As per this GBIF issue ABCD has this term, and GBIF already extracts and creates it in a GBIF namespace for downloads and view. It would be better if the publisher could simply declare it and GBIF was using DwC terms for the search (e.g. /occurrence/search?typifiedName=...) and download representations.

tucotuco commented 1 year ago

The dependency on typeStatus is based on this comment.

tucotuco commented 1 year ago

It would be great to get clarification on whether there is any dependency on issue #328, which remains controversial. In any case, this term can be included in the next Darwin Core public review.

nielsklazenga commented 1 year ago

I am still very much in favour of having this property.

In TCS 2, we define a NomenclaturalType class that can also be used as object with dwciri:typeStatus. I think it would be good to have dwc: analogues for tcs:typifiedName and tcs:typeOfType (the other properties are probably not as relevant when dealing with specimen data), but it might be best to wait until TCS 2 has been ratified. I hope this can be before the end of the year.

I propose to close #328 (which I opened).

tucotuco commented 1 year ago

Controversial status eliminated. Recommendation to create Task Group removed. This will be included in the next round of public review. Thanks @nielsklazenga.

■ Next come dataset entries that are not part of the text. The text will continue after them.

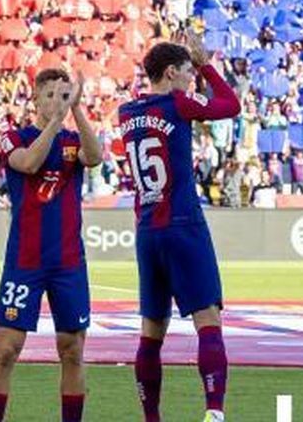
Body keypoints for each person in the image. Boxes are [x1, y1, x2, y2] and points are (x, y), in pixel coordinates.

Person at [118, 33, 240, 422]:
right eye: (188, 73)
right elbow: (230, 105)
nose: (192, 80)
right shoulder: (178, 104)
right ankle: (214, 413)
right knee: (208, 321)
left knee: (151, 333)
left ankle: (151, 417)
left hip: (147, 229)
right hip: (183, 223)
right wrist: (207, 65)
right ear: (171, 73)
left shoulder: (126, 112)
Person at [0, 67, 104, 422]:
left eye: (63, 95)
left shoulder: (72, 141)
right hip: (24, 261)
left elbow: (95, 157)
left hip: (68, 263)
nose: (56, 102)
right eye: (50, 95)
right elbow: (30, 162)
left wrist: (77, 111)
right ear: (35, 98)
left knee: (72, 350)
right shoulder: (13, 137)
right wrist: (55, 122)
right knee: (6, 349)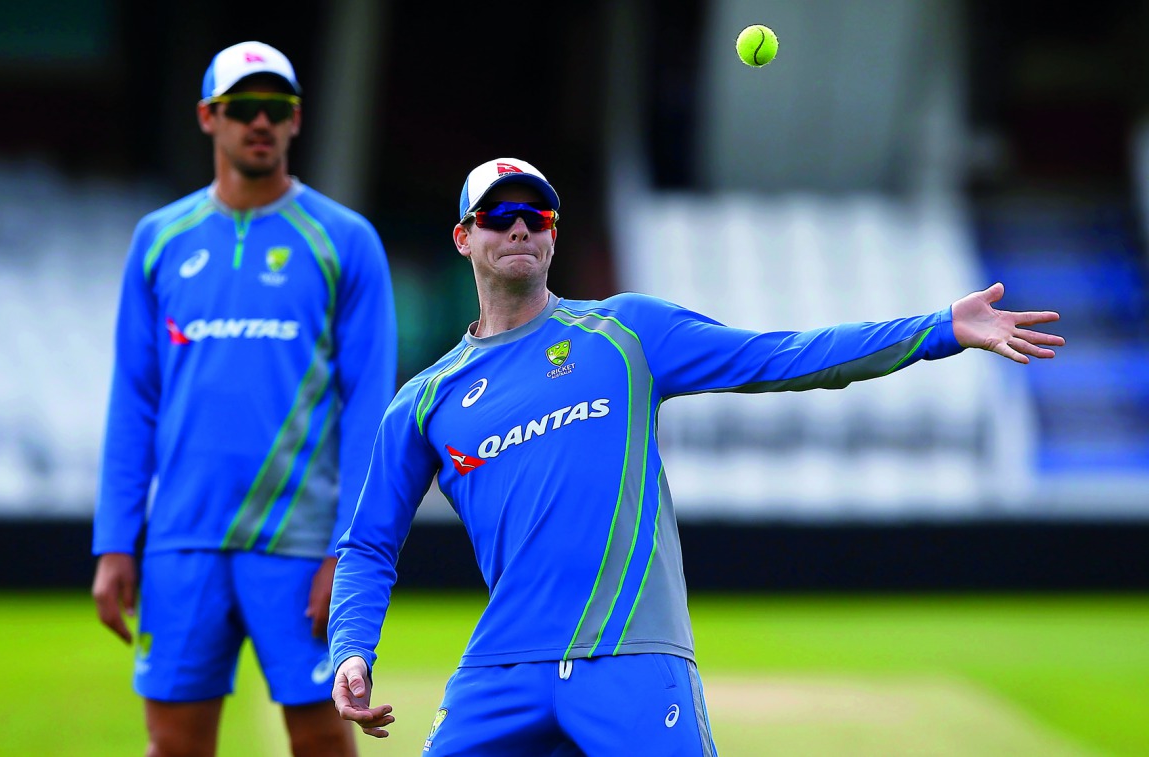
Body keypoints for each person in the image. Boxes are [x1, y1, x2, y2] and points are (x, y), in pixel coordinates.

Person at [326, 157, 1064, 754]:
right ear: (464, 237)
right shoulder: (425, 399)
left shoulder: (627, 334)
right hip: (502, 668)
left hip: (633, 658)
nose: (519, 224)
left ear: (552, 235)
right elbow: (369, 542)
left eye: (536, 214)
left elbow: (784, 356)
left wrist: (940, 328)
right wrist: (353, 648)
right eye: (498, 214)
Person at [91, 41, 396, 757]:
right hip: (182, 539)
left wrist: (347, 554)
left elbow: (369, 411)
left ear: (296, 120)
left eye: (276, 107)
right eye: (243, 107)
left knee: (322, 740)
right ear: (208, 117)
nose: (260, 121)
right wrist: (115, 541)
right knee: (174, 744)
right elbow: (133, 399)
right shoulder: (159, 239)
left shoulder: (345, 241)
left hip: (300, 543)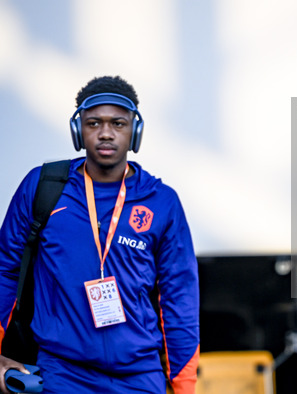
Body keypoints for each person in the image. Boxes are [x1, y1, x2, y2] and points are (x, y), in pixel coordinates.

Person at [0, 76, 200, 393]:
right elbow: (5, 270)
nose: (106, 133)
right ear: (78, 129)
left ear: (135, 131)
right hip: (62, 374)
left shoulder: (162, 202)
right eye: (94, 122)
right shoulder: (43, 187)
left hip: (140, 376)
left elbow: (180, 299)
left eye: (118, 123)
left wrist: (183, 385)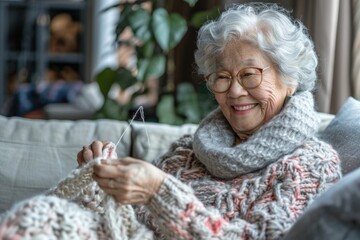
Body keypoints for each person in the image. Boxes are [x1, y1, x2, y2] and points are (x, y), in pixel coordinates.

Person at [0, 3, 342, 239]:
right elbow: (128, 223)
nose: (235, 91)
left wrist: (159, 191)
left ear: (291, 79)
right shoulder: (188, 152)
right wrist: (102, 183)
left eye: (250, 75)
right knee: (35, 219)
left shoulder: (311, 165)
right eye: (221, 77)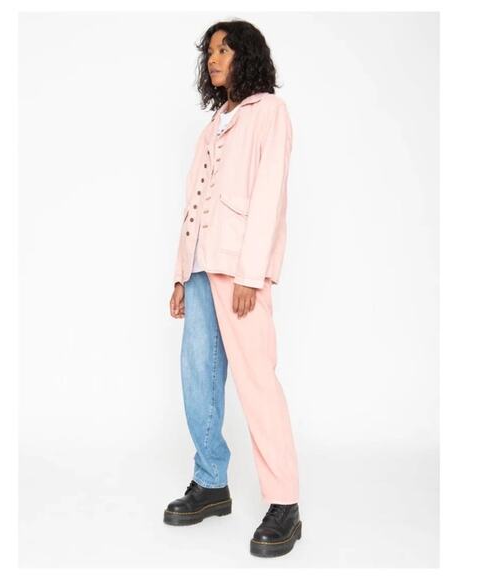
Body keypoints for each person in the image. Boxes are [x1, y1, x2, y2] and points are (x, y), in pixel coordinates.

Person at [165, 20, 302, 558]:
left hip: (240, 271)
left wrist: (251, 274)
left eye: (225, 50)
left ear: (247, 57)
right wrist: (181, 273)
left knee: (256, 380)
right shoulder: (213, 125)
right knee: (198, 378)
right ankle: (211, 482)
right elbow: (193, 203)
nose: (214, 58)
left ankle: (285, 502)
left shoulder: (269, 113)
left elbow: (269, 195)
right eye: (210, 51)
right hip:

ArthurChapman commented 2 months ago

From the TDWG Biodiversity Data Quality Interest Group - we strongly support this proposal.

In trying to run our Data Quality Tests (specifically https://github.com/tdwg/bdq/issues/285 and https://github.com/tdwg/bdq/issues/286) we are testing against "Darwin Core typeStatus" {[https://dwc.tdwg.org/list/#dwc_typeStatus]} {dwc:typeStatus vocabulary API [https://gbif.github.io/parsers/apidocs/org/gbif/api/vocabulary/TypeStatus.html]} vocabularies which only have the first part of the dwc:typeStatus data.

We are looking at using pipes (|) to test against just the first part of the data in the DwC term, but it makes sense to have separate terms as suggested by @mdoering - i.e. dwc:typeStatus and dwc:typifiedName (or equivalent - something like dwc:typeStatusCitation)

I am sure that many databases only use the first part of the DwC term - i.e. the Type of Type - and I can see many cases where this would be valuable in both collection management and database maintenance.

Until such a change is implemented by Darwin Core, we will have no option but to attempt to separate the information using pipes for our tests.